I take Evista. Did take tamoxifen prior. I used to get a toe cramp at least once a week on tamoxifen that I blamed on running. On Evista now, and that toe cramp is gone. Hot flashes on Evista are less than on tamoxifen, at least for me. I sleep better on Evista also, less interruptive sleep. Hope that helps. I too refused the first time around, then agreed the second time to give it a try. You can always stop the medication if it doesn't agree with you. Good luck to you in your decision making.

ED2012

momoschki - you are correct that my exisional biopsy was done in August of 2012.  I am on a six month rotation of CE/Mammo and CE/MRI.  Since the Mammo was what found the original LCIS - we chose to kick off the rotation with the MRI.  I am now trying to just relax with my "5 month ticket" before I go through the next round in August.  Maybe that session will give me a "six month ticket" if no biopsies are required!!  I'm sending you good thoughts and lots of support for your upcoming MRI!!

momoschki

Thanks, ED. Fingers crossed for the "all clear" and a few more months of peace of mind.

PattyDee77

Thanks, momoschki and Graceface for your replies.  I KNEW I would confuse the drug names - so much information swimming around in my head right now!  Yes, the drug they are recommending is Aromasin.  When I research risk, I come up with relative vs. absolute risk - in this case, risk reduction.  I calculate my actual reduction in risk as 4%, rather than that big 68%.  And that just doesn't seem worth all the potential problems.  Also, as I understand it, the follow up on the trial was only 3 years, so long term effects, such as significant bone loss, aren't yet known.  I think it would make sense for me to see an oncologist - they may have a better way of assessing my benefit vs. risk.  Will try to make that happen.  My last biopsy pathoogy was not ADH, just apocrine changes.  However, I know from reading here and elsewhere I could still have many areas of ADH in both breasts that just aren't showing up yet on mammogram.
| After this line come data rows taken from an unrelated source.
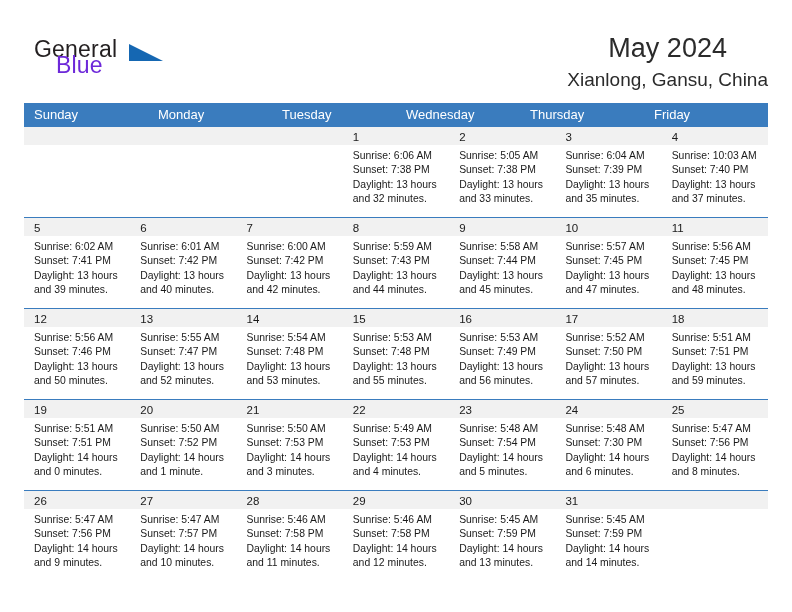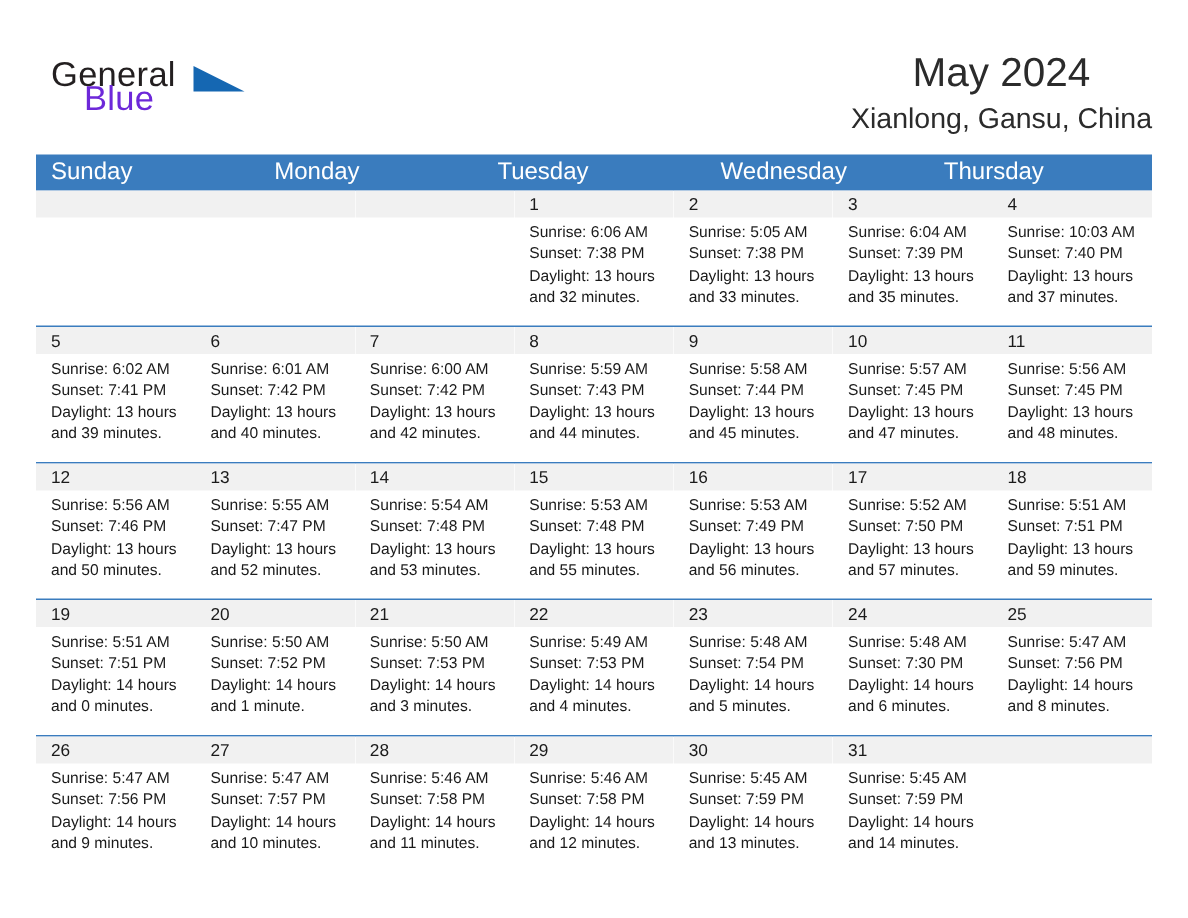--- a/index.html
+++ b/index.html
@@ -99,7 +99,7 @@
   .weekday {
     flex: 1 1 0;
     color: #ffffff;
-    font-size: 16px;
+    font-size: 13px;
     line-height: 23px;
     padding-left: 10px;
     box-sizing: border-box;

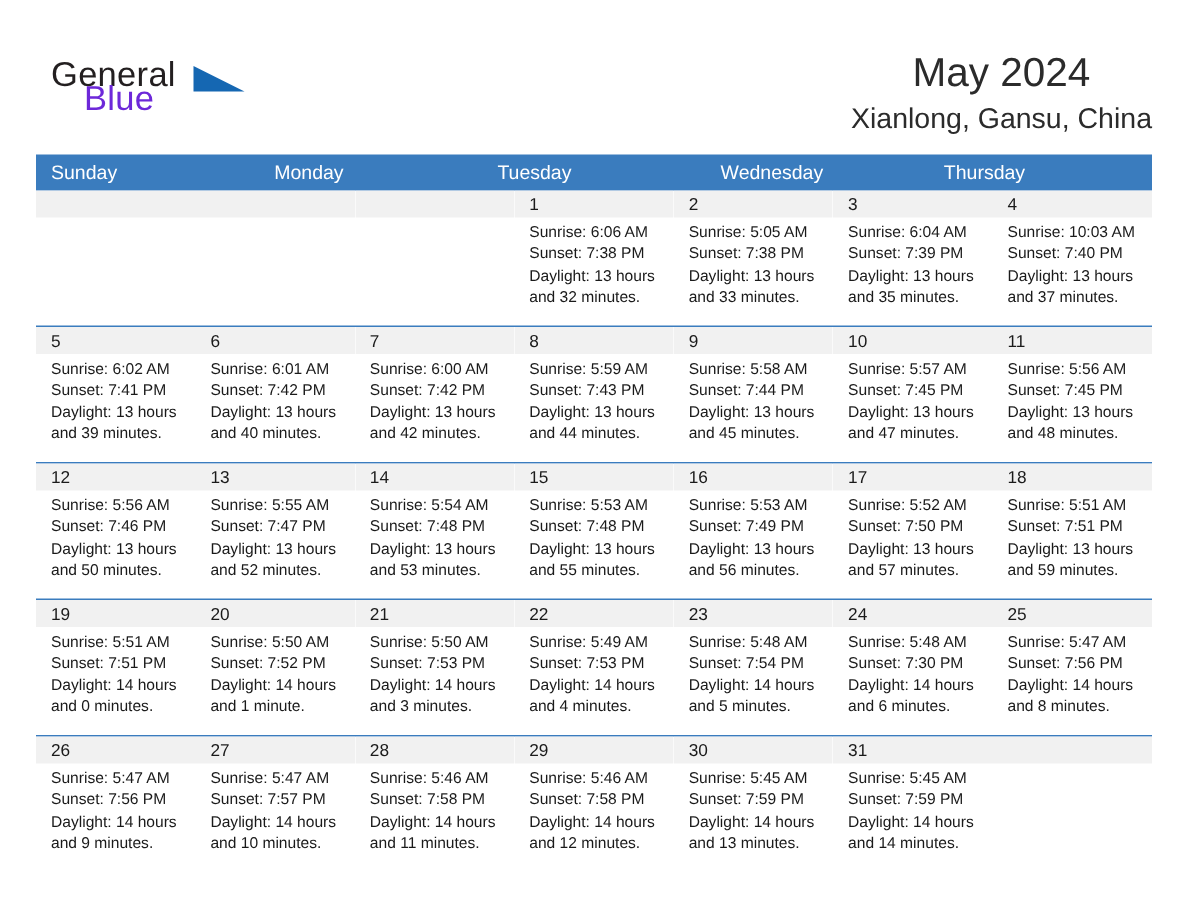--- a/index.html
+++ b/index.html
@@ -172,6 +172,7 @@
       <div class="weekday">Tuesday</div>
       <div class="weekday">Wednesday</div>
       <div class="weekday">Thursday</div>
+      <div class="weekday">Friday</div>
     </div>
 
     <div class="week">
I am uninsured and have thus far had to pay for everything out of pocket, so when I consider every six months having the pleasure of a stereotactic biopsy with mammograms and the possible need for another open excisional biopsy, it just won't be feasable.  The stereotactic and pathologist read alone is over $3,000.  (And living in AK doesn't afford me many options unless I fly out of state each time...also expensive).  Add this to the anxiety of checking for something (that usually turns up) every six months...well, it just seems like bilateral mastectomy is more logical.  I read elsewhere in another discussion group that having ADH is living in "no man's land" - you aren't "normal" and you don't have cancer...yet.  It's hard to get comfortable in that place, but I'm trying.  Thanks again for your support!

april485

Wow, I just had to comment on the price of your stereo biopsy. Mine was 12,800 bucks here in CT. What a difference in prices regionally!The NorthEast gouges us because we make more money than other states I guess. My insurance company reumbursement for this over 12K procedure was 1980.00...huge difference in price! I think about the unfairness of someone trying to pay out of pocket for this procedure and it pisses me off big time!

PattyDee, if you are highly ER+, one of the very best drugs would be tamoxifen, even if you are post meno. 30 years of data show it to be one of the single most influential factors in prevention of BC and/or recurrence. As much as I am dreading taking these drugs, it is truly found to help keep BC at bay so I will at least try it and see what happens. Not as much data on the AI's but it is prescribed for IDC and other invasive cancers. It is prescribed off label for DCIS which is what I have as it has not yet been approved for this as tamox has.

Hoping you make the best choice for you and what you can personally tolerate in terms of risk.